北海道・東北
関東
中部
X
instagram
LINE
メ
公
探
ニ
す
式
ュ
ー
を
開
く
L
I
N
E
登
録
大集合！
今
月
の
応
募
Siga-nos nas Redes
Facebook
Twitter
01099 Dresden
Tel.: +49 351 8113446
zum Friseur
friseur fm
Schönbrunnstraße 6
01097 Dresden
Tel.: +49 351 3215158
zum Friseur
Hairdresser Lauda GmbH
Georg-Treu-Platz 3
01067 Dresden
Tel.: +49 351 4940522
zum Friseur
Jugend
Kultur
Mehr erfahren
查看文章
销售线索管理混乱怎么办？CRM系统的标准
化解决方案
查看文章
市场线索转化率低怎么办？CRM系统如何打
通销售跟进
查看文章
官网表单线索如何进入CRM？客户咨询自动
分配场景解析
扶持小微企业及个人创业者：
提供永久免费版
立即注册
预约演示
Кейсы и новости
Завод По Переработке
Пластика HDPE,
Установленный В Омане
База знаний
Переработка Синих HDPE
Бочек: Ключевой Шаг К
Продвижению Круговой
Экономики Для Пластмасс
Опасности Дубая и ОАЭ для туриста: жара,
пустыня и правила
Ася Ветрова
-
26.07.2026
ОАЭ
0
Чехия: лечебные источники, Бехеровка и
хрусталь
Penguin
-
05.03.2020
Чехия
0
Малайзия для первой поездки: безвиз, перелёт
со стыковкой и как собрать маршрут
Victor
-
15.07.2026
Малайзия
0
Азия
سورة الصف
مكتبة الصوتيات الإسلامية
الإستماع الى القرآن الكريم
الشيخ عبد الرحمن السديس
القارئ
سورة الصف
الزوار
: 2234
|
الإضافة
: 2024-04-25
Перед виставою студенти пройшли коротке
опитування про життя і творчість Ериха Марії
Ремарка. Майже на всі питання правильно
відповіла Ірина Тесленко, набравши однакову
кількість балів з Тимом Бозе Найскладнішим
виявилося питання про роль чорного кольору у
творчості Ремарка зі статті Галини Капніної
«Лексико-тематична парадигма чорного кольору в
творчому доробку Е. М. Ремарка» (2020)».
---
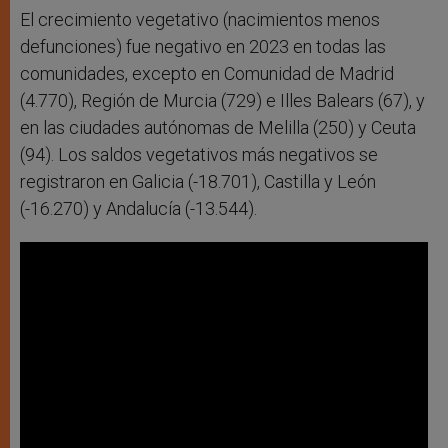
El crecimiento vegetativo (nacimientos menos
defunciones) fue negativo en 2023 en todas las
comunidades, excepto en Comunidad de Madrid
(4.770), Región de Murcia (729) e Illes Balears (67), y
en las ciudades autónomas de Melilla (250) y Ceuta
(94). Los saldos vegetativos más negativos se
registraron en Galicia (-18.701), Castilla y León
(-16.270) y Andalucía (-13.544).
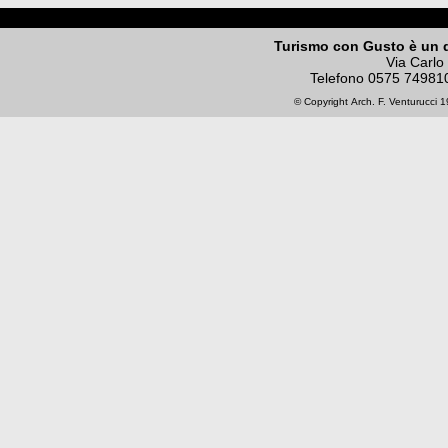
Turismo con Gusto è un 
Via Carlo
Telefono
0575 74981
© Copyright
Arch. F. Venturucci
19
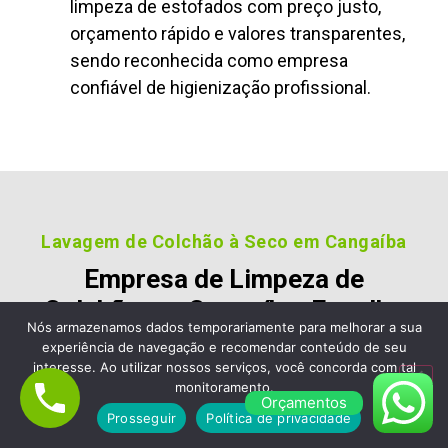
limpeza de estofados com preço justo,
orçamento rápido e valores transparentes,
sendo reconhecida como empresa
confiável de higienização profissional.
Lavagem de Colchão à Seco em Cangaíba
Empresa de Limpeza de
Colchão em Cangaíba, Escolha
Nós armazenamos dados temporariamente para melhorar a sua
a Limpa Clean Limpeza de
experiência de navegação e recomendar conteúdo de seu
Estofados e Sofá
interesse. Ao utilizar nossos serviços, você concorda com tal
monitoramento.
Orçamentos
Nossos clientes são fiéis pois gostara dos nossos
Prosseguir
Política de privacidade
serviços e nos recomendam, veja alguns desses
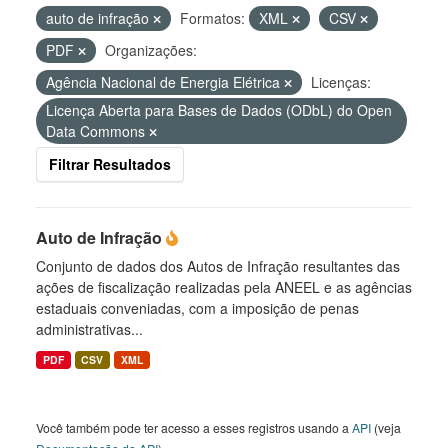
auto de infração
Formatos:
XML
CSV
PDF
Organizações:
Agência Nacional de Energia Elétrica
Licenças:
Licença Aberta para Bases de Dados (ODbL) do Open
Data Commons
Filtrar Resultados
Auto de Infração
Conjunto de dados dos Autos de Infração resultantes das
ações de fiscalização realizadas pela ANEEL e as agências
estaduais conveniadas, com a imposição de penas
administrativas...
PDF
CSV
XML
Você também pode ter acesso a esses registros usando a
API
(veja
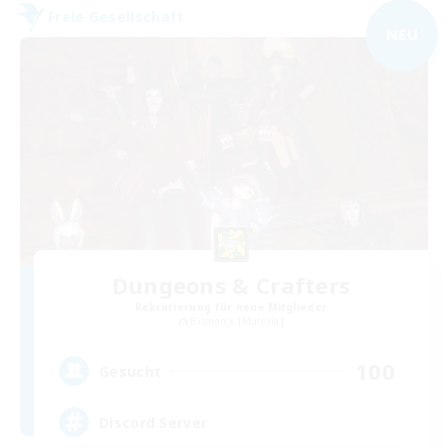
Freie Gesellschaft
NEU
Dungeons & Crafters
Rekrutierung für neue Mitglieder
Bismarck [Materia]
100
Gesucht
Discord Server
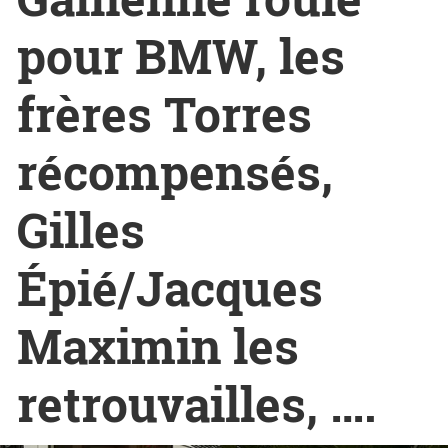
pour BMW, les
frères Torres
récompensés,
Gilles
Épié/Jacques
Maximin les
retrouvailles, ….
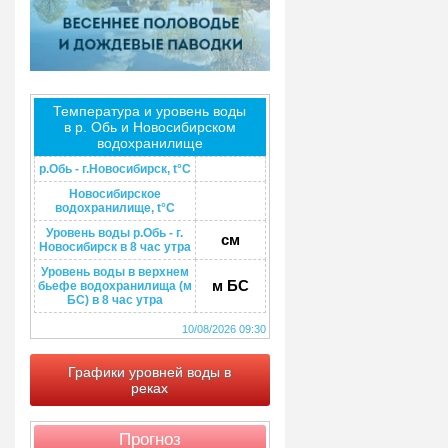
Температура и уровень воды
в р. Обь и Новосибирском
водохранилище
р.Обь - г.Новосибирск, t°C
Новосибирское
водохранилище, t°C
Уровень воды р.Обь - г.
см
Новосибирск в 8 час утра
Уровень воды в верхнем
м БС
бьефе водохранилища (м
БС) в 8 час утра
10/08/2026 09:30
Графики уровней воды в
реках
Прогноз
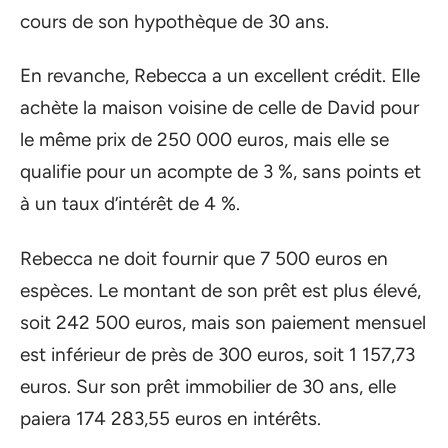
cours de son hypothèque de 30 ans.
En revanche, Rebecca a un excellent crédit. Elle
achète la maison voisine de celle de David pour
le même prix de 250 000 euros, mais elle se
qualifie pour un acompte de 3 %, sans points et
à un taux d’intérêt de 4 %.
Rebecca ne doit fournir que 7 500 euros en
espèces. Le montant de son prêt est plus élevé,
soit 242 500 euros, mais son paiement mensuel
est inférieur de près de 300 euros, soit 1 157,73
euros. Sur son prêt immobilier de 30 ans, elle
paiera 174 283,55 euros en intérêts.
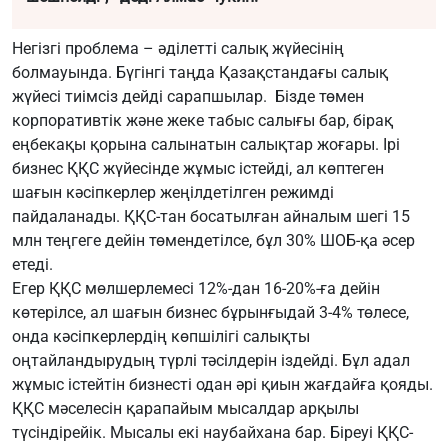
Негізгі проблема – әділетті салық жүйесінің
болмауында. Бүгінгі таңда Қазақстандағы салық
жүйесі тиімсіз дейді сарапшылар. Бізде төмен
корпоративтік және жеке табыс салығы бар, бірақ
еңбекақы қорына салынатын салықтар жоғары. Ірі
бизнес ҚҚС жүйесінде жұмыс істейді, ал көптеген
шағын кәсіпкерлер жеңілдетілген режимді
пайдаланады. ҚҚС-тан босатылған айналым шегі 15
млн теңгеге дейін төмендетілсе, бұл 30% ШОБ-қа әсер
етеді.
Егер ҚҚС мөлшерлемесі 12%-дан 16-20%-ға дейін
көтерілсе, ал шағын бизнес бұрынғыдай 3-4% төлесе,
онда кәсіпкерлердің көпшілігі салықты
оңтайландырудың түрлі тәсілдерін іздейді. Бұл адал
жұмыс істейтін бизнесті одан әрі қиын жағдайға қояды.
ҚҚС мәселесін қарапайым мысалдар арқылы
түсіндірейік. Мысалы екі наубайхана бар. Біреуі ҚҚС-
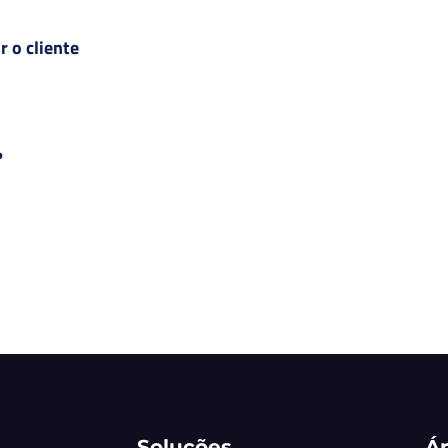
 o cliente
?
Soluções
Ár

• WHAT TO PRODUCE: Scan the data for the string "утра" and copy each line in which it occurs.

• WRITTEN ANSWER:
Новосибирск в 8 час утра
БС) в 8 час утра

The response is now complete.